> [TRY IT]: Convert every line of text in the material into one numbered list, omitting blank lines. Leave the pictures out of the answer.

=======

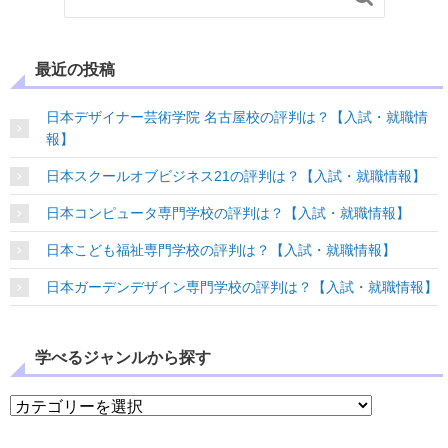
最近の投稿
日本デザイナー芸術学院 名古屋校の評判は？【入試・就職情
報】
日本スクールオブビジネス21の評判は？【入試・就職情報】
日本コンピュータ専門学校の評判は？【入試・就職情報】
日本こども福祉専門学校の評判は？【入試・就職情報】
日本ガーデンデザイン専門学校の評判は？【入試・就職情報】
学べるジャンルから探す
学べるジャンルから探す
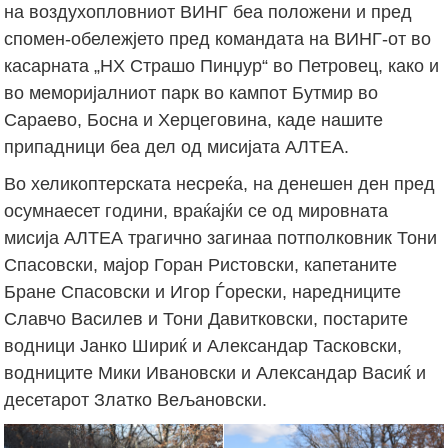
на воздухопловниот ВИНГ беа положени и пред
спомен-обележјето пред командата на ВИНГ-от во
касарната „НХ Страшо Пинџур“ во Петровец, како и
во меморијалниот парк во кампот Бутмир во
Сараево, Босна и Херцеговина, каде нашите
припадници беа дел од мисијата АЛТЕА.
Во хеликоптерската несреќа, на денешен ден пред
осумнаесет години, враќајќи се од мировната
мисија АЛТЕА трагично загинаа потполковник Тони
Спасовски, мајор Горан Ристовски, капетаните
Бране Спасовски и Игор Ѓорески, наредниците
Славчо Василев и Тони Давитковски, постарите
водници Јанко Шириќ и Александар Тасковски,
водниците Мики Ивановски и Александар Васиќ и
десетарот Златко Вељановски.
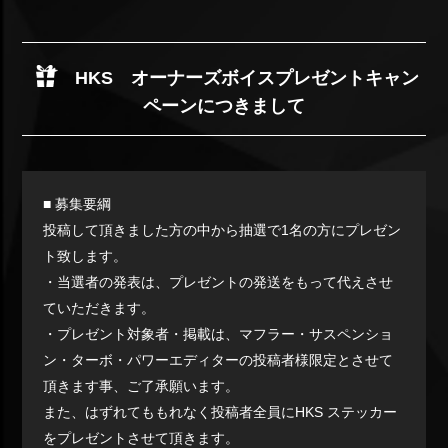
HKS オーナーズボイスプレゼントキャン
ペーンにつきまして
■ 募集要綱
投稿して頂きました方の中から抽選で1名の方にプレゼン
ト致します。
・当選者の発表は、プレゼントの発送をもって代えさせ
ていただきます。
・プレゼント対象者・掲載は、マフラー・サスペンショ
ン・ターボ・パワーエディターの投稿者様限定とさせて
頂きます事、ご了承願います。
また、はずれてももれなく投稿者全員にHKS ステッカー
をプレゼントさせて頂きます。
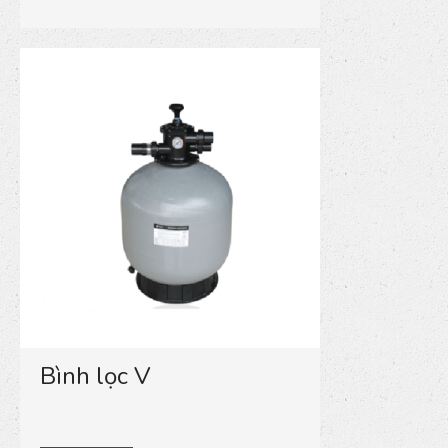
Bình lọc V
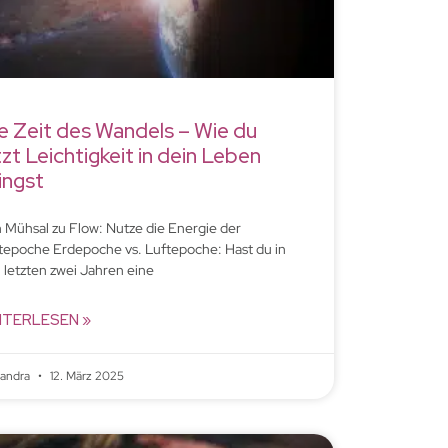
e Zeit des Wandels – Wie du
tzt Leichtigkeit in dein Leben
ingst
 Mühsal zu Flow: Nutze die Energie der
tepoche Erdepoche vs. Luftepoche: Hast du in
 letzten zwei Jahren eine
ITERLESEN »
xandra
12. März 2025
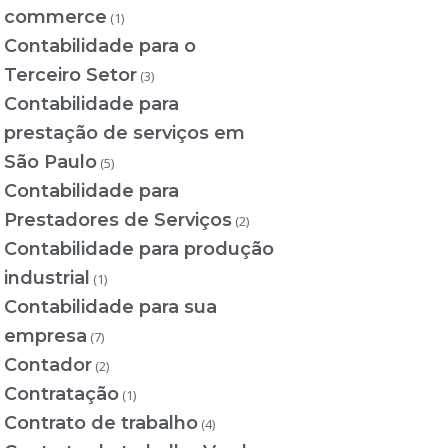
commerce
(1)
Contabilidade para o
Terceiro Setor
(3)
Contabilidade para
prestação de serviços em
São Paulo
(5)
Contabilidade para
Prestadores de Serviços
(2)
Contabilidade para produção
industrial
(1)
Contabilidade para sua
empresa
(7)
Contador
(2)
Contratação
(1)
Contrato de trabalho
(4)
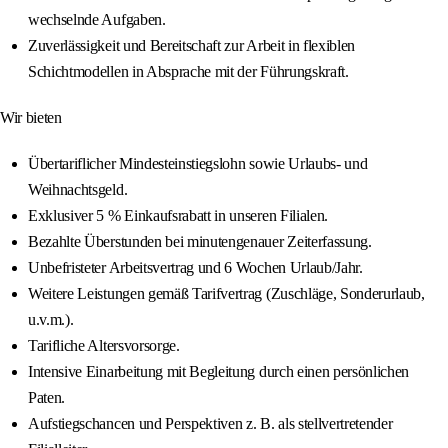
wechselnde Aufgaben.
Zuverlässigkeit und Bereitschaft zur Arbeit in flexiblen
Schichtmodellen in Absprache mit der Führungskraft.
Wir bieten
Übertariflicher Mindesteinstiegslohn sowie Urlaubs- und
Weihnachtsgeld.
Exklusiver 5 % Einkaufsrabatt in unseren Filialen.
Bezahlte Überstunden bei minutengenauer Zeiterfassung.
Unbefristeter Arbeitsvertrag und 6 Wochen Urlaub/Jahr.
Weitere Leistungen gemäß Tarifvertrag (Zuschläge, Sonderurlaub,
u.v.m.).
Tarifliche Altersvorsorge.
Intensive Einarbeitung mit Begleitung durch einen persönlichen
Paten.
Aufstiegschancen und Perspektiven z. B. als stellvertretender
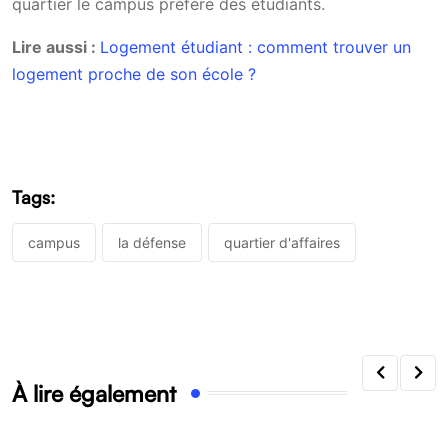
quartier le campus préféré des étudiants.
Lire aussi :
Logement étudiant : comment trouver un
logement proche de son école ?
Tags:
campus
la défense
quartier d'affaires
À lire également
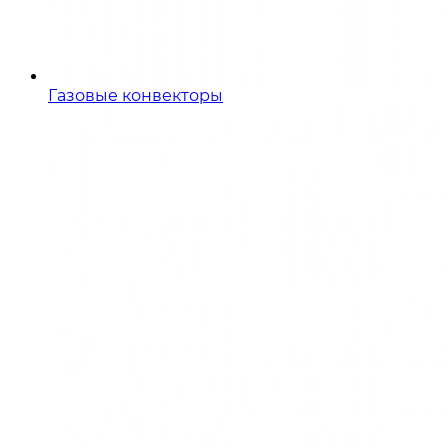
Газовые конвекторы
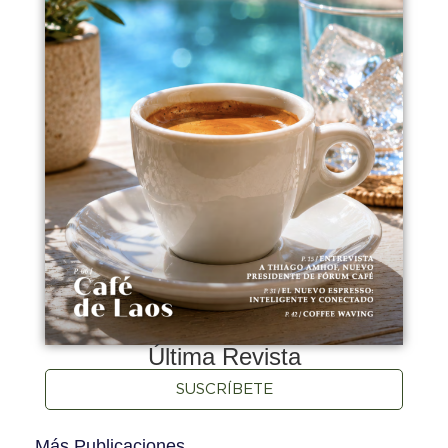
Última Revista
SUSCRÍBETE
Más Publicaciones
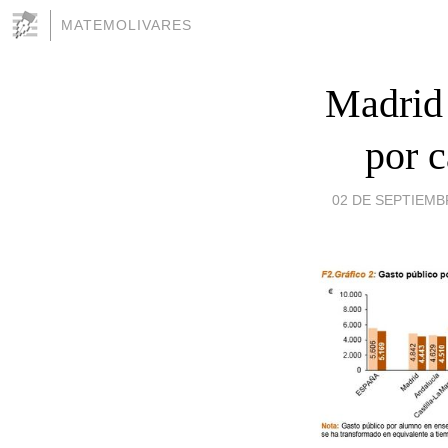
MATEMOLIVARES
Madrid 
por 
02 DE SEPTIEMBR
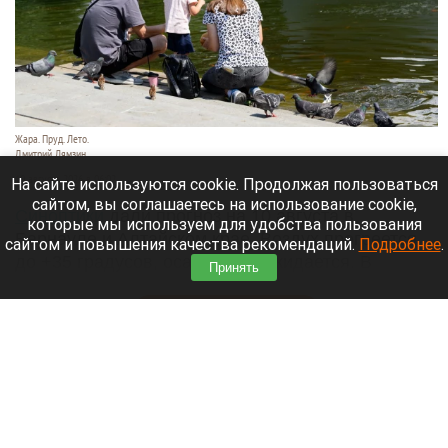
Жара. Пруд. Лето.
Дмитрий Лямзин
10 августа 2026 в 06:02
На сайте используются cookie. Продолжая пользоваться
сайтом, вы соглашаетесь на использование cookie,
Синоптики
дали прогноз на 10 августа в
которые мы используем для удобства пользования
Барнауле и Алтайском крае. Воздух прогреется
сайтом и повышения качества рекомендаций.
Подробнее
.
до +35 градусов, осадков не ожидается. В
Принять
предгорьях утром возможен туман.
Читать полностью
Седой молочник, невероятный закат,
погодная аномалия. Что произошло на Алтае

=======

> [ANSWER FOR THIS EXERCISE]:
1. 最近の投稿
2. 日本デザイナー芸術学院 名古屋校の評判は？【入試・就職情
3. 報】
4. 日本スクールオブビジネス21の評判は？【入試・就職情報】
5. 日本コンピュータ専門学校の評判は？【入試・就職情報】
6. 日本こども福祉専門学校の評判は？【入試・就職情報】
7. 日本ガーデンデザイン専門学校の評判は？【入試・就職情報】
8. 学べるジャンルから探す
9. 学べるジャンルから探す
10. на воздухопловниот ВИНГ беа положени и пред
11. спомен-обележјето пред командата на ВИНГ-от во
12. касарната „НХ Страшо Пинџур“ во Петровец, како и
13. во меморијалниот парк во кампот Бутмир во
14. Сараево, Босна и Херцеговина, каде нашите
15. припадници беа дел од мисијата АЛТЕА.
16. Во хеликоптерската несреќа, на денешен ден пред
17. осумнаесет години, враќајќи се од мировната
18. мисија АЛТЕА трагично загинаа потполковник Тони
19. Спасовски, мајор Горан Ристовски, капетаните
20. Бране Спасовски и Игор Ѓорески, наредниците
21. Славчо Василев и Тони Давитковски, постарите
22. водници Јанко Шириќ и Александар Тасковски,
23. водниците Мики Ивановски и Александар Васиќ и
24. десетарот Златко Вељановски.
25. HKS オーナーズボイスプレゼントキャン
26. ペーンにつきまして
27. ■ 募集要綱
28. 投稿して頂きました方の中から抽選で1名の方にプレゼン
29. ト致します。
30. ・当選者の発表は、プレゼントの発送をもって代えさせ
31. ていただきます。
32. ・プレゼント対象者・掲載は、マフラー・サスペンショ
33. ン・ターボ・パワーエディターの投稿者様限定とさせて
34. 頂きます事、ご了承願います。
35. また、はずれてももれなく投稿者全員にHKS ステッカー
36. をプレゼントさせて頂きます。
37. Bình lọc V
38. e Zeit des Wandels – Wie du
39. tzt Leichtigkeit in dein Leben
40. ingst
41.  Mühsal zu Flow: Nutze die Energie der
42. tepoche Erdepoche vs. Luftepoche: Hast du in
43.  letzten zwei Jahren eine
44. ITERLESEN »
45. xandra
46. 12. März 2025
47. commerce
48. (1)
49. Contabilidade para o
50. Terceiro Setor
51. (3)
52. Contabilidade para
53. prestação de serviços em
54. São Paulo
55. (5)
56. Contabilidade para
57. Prestadores de Serviços
58. (2)
59. Contabilidade para produção
60. industrial
61. (1)
62. Contabilidade para sua
63. empresa
64. (7)
65. Contador
66. (2)
67. Contratação
68. (1)
69. Contrato de trabalho
70. (4)
71. wechselnde Aufgaben.
72. Zuverlässigkeit und Bereitschaft zur Arbeit in flexiblen
73. Schichtmodellen in Absprache mit der Führungskraft.
74. Wir bieten
75. Übertariflicher Mindesteinstiegslohn sowie Urlaubs- und
76. Weihnachtsgeld.
77. Exklusiver 5 % Einkaufsrabatt in unseren Filialen.
78. Bezahlte Überstunden bei minutengenauer Zeiterfassung.
79. Unbefristeter Arbeitsvertrag und 6 Wochen Urlaub/Jahr.
80. Weitere Leistungen gemäß Tarifvertrag (Zuschläge, Sonderurlaub,
81. u.v.m.).
82. Tarifliche Altersvorsorge.
83. Intensive Einarbeitung mit Begleitung durch einen persönlichen
84. Paten.
85. Aufstiegschancen und Perspektiven z. B. als stellvertretender
86. quartier le campus préféré des étudiants.
87. Lire aussi :
88. Logement étudiant : comment trouver un
89. logement proche de son école ?
90. Tags:
91. campus
92. la défense
93. quartier d'affaires
94. À lire également
95. Газовые конвекторы
96. Última Revista
97. SUSCRÍBETE
98. Más Publicaciones
99. MATEMOLIVARES
100. Madrid 
101. por 
102. 02 DE SEPTIEMBR
103. Жара. Пруд. Лето.
104. Дмитрий Лямзин
105. 10 августа 2026 в 06:02
106. На сайте используются cookie. Продолжая пользоваться
107. сайтом, вы соглашаетесь на использование cookie,
108. Синоптики
109. дали прогноз на 10 августа в
110. которые мы используем для удобства пользования
111. Барнауле и Алтайском крае. Воздух прогреется
112. сайтом и повышения качества рекомендаций.
113. Подробнее
114. .
115. до +35 градусов, осадков не ожидается. В
116. Принять
117. предгорьях утром возможен туман.
118. Читать полностью
119. Седой молочник, невероятный закат,
120. погодная аномалия. Что произошло на Алтае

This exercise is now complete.